WHAT TO PRODUCE:
Return the entire listing, word for word.
*** Opening RECORDS TO PROCESS ***
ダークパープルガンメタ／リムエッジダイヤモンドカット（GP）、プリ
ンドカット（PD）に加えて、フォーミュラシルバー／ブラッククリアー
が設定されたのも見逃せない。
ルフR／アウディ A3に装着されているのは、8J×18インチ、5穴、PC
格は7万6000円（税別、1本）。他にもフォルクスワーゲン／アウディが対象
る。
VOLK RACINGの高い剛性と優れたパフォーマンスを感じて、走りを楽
*** Closing RECORDS TO PROCESS ***
EXPECTED OUTPUT:
ダークパープルガンメタ／リムエッジダイヤモンドカット（GP）、プリ
ンドカット（PD）に加えて、フォーミュラシルバー／ブラッククリアー
が設定されたのも見逃せない。
ルフR／アウディ A3に装着されているのは、8J×18インチ、5穴、PC
格は7万6000円（税別、1本）。他にもフォルクスワーゲン／アウディが対象
る。
VOLK RACINGの高い剛性と優れたパフォーマンスを感じて、走りを楽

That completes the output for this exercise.